In that last example, nearly half of all Americans believe unions do more harm than good. The number might well be larger had the question provided more definition. There are dozens of such data-lacking examples contained in this year’s annual survey of Americans’ attitudes.
Therein lies a nugget of truth that is perhaps at the heart Senator Moynihan’s admonishment. If this is a world in which opinions matter but facts do not, is it any wonder we are failing to educate millions of students? There’s no shortage of opinions among Americans, even if we don’t have data to back them up. And isn’t that the difference between productive learning environments and ones destined to fail? Good policy and bad policy?
From pre-school to higher education, we are convinced that thinking and talking without real content knowledge is acceptable and that opinions matter, regardless of how well informed they are.
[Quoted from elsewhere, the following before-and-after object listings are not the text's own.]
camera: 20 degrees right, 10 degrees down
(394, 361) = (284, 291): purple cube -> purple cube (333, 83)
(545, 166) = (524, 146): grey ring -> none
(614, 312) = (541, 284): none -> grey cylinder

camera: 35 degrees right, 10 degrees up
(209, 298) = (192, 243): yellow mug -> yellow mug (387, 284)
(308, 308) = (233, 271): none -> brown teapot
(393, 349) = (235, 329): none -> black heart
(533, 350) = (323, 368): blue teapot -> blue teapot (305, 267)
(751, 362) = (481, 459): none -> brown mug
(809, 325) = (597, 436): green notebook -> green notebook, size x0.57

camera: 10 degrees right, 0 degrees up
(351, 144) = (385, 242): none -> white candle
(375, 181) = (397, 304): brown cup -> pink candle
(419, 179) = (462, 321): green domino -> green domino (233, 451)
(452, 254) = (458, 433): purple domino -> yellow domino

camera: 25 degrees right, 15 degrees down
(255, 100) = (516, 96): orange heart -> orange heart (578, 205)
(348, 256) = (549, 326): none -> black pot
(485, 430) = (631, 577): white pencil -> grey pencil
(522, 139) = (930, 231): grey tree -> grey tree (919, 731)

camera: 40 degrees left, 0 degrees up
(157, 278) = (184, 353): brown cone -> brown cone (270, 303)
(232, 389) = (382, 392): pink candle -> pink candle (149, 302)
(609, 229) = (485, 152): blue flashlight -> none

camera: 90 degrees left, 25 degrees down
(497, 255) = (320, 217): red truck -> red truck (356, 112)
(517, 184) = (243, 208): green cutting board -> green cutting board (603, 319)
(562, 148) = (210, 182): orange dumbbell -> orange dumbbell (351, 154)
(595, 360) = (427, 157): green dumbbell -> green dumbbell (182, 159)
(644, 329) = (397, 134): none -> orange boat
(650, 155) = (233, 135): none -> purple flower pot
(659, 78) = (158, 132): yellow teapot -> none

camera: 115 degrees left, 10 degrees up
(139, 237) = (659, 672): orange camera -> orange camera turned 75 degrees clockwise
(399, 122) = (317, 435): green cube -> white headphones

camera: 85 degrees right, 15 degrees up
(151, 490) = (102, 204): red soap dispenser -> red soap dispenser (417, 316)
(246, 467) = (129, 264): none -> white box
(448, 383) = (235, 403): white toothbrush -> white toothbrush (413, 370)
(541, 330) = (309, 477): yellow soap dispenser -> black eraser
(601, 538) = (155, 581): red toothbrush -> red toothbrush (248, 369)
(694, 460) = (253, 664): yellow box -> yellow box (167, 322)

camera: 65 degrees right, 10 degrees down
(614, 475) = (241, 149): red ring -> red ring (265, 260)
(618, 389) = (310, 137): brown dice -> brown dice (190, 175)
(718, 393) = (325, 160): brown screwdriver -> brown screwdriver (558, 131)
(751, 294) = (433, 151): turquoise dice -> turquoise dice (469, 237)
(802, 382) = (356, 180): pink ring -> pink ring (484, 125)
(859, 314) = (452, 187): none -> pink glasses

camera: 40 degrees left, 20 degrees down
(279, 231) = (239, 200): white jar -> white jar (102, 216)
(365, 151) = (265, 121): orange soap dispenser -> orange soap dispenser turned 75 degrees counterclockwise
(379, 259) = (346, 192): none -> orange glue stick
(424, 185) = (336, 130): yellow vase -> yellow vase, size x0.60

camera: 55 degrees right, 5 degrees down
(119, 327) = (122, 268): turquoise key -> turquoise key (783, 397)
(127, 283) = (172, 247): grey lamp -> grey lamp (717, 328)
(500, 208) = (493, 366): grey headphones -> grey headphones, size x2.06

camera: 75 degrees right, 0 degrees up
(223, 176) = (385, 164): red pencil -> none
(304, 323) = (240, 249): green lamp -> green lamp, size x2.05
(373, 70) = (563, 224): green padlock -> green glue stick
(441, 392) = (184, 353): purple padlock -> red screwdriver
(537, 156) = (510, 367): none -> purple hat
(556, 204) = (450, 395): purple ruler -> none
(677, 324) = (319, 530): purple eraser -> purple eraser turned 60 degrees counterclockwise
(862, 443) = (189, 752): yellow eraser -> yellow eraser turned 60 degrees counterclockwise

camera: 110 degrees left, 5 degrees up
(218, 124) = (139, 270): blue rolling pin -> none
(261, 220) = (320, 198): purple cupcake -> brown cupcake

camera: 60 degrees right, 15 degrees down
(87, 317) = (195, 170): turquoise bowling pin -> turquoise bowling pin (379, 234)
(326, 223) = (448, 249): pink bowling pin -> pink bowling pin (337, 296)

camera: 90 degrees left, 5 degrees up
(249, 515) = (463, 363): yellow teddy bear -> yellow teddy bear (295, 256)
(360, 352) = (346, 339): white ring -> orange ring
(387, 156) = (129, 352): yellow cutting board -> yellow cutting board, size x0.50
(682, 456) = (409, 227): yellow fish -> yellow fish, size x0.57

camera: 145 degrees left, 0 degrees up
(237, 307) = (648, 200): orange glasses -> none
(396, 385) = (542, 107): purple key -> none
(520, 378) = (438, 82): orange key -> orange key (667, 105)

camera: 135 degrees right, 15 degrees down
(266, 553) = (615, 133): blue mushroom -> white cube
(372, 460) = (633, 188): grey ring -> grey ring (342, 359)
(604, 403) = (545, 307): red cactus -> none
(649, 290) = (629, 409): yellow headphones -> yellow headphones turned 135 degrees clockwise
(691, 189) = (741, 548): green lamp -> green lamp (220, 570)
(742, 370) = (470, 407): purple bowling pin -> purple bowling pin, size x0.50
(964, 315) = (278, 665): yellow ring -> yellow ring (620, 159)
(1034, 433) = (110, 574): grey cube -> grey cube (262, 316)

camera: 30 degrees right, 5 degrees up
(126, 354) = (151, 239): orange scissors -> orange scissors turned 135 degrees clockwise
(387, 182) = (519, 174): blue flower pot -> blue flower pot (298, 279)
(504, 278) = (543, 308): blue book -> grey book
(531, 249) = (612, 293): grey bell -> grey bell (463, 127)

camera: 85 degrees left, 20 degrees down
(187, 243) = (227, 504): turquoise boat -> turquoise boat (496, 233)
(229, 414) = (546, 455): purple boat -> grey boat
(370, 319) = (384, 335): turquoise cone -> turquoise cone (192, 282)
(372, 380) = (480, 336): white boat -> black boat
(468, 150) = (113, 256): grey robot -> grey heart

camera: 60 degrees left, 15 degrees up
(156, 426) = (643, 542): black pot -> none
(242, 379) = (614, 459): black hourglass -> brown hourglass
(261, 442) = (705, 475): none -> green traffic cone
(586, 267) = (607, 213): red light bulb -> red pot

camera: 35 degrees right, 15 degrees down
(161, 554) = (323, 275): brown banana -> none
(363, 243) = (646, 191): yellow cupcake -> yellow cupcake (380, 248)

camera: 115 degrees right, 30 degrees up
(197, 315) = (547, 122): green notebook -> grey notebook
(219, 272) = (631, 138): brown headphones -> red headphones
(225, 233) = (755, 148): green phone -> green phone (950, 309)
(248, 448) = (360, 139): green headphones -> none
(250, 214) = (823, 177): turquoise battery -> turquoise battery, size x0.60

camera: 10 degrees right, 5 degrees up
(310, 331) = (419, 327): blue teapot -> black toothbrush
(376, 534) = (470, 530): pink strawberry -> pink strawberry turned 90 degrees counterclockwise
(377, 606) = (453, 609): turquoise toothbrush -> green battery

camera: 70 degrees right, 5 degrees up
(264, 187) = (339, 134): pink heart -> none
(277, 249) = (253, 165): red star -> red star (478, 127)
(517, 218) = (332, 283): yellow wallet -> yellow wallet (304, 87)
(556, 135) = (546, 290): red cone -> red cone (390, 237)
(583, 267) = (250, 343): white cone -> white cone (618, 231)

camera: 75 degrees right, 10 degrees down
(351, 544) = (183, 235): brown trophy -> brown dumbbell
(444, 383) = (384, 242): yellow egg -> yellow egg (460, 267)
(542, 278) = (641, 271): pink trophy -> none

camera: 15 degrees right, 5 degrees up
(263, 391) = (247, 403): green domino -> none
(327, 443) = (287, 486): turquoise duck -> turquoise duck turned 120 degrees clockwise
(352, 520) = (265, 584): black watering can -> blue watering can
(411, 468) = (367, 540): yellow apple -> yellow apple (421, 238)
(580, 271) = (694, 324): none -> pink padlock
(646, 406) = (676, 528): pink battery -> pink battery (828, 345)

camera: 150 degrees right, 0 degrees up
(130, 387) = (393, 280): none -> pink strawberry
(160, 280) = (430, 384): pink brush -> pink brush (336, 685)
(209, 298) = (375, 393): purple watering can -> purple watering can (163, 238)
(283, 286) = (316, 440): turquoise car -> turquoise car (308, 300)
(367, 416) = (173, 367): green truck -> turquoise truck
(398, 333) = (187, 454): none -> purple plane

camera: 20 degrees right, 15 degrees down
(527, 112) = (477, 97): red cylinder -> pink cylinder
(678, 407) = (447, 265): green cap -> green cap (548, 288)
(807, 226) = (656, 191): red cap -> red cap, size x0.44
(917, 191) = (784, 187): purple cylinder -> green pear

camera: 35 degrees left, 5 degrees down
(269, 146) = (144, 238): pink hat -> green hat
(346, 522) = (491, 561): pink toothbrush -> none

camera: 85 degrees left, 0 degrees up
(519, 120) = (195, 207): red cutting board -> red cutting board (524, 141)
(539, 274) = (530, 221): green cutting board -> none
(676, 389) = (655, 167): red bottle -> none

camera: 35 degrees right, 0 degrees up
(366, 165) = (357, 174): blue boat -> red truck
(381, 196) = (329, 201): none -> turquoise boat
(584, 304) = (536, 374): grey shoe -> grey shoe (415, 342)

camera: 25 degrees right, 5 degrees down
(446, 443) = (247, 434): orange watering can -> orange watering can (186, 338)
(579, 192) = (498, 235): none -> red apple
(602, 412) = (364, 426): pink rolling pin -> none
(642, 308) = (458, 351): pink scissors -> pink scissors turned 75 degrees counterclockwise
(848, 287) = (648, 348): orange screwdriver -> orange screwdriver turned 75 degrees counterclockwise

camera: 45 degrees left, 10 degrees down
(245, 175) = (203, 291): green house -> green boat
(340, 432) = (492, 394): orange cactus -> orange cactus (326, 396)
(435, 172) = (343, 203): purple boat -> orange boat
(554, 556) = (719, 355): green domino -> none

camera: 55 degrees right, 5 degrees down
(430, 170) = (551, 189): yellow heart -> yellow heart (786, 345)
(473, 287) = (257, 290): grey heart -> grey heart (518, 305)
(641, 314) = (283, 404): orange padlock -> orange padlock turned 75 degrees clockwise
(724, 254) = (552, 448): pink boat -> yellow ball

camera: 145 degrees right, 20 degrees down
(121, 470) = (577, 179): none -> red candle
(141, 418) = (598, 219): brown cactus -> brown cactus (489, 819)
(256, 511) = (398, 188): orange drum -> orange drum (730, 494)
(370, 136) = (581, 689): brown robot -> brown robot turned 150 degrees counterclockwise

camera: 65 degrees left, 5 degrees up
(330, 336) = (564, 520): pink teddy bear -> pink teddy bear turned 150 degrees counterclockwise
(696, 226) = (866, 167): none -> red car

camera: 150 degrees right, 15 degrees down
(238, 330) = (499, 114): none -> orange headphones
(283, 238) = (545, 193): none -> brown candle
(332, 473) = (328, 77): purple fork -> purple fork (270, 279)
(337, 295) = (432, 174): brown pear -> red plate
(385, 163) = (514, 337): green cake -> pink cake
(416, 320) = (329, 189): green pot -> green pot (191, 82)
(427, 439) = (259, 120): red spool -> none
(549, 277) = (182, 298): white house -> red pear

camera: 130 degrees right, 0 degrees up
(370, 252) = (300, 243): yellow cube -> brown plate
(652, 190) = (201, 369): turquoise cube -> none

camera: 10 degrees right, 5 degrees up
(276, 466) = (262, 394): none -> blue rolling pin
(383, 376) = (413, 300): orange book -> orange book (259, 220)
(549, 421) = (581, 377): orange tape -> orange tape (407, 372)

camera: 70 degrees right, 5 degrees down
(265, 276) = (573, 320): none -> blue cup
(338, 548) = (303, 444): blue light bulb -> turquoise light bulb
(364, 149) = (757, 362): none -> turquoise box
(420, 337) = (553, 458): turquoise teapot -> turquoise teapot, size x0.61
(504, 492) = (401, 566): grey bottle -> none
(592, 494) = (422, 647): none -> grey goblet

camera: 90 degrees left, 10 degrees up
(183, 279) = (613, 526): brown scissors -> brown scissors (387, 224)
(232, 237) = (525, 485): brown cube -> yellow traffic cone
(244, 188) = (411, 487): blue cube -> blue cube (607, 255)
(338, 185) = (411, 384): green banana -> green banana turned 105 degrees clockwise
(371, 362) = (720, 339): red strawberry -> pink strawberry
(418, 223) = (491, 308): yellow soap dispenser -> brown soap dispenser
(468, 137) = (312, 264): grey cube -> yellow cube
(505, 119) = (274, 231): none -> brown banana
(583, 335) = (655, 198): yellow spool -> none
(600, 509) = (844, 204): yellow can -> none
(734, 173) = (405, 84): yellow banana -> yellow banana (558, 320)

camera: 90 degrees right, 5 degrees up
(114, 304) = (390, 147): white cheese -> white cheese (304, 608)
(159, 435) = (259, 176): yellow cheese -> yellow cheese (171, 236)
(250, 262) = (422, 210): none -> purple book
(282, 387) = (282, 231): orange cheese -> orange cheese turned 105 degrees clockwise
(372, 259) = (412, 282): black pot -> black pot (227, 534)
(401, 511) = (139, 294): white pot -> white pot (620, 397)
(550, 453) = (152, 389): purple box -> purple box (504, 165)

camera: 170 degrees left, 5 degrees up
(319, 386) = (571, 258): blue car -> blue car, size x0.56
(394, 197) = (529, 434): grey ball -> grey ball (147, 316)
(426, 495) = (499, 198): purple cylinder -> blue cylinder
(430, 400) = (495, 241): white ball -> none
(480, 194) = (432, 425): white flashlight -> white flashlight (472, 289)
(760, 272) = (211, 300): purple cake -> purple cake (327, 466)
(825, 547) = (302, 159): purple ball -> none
Why try to find out the answers when your opinion counts, regardless of what you know?
If facts mattered in this survey, PDK would have provided context for its questions before concluding with authority that Americans believe certain things on certain issues. True, those questions do indeed hit issues we all care about. But the devil is in the details, and, without those details, we really do not know more today than we did the last time this survey was done.
Thankfully, Americans vote with their feet so we can see how they behave, which is a better way to understand where school reform sits in the hearts and minds of our neighbors, our colleagues, and our families. Their actions, not their words, are the real indicator of attitudes.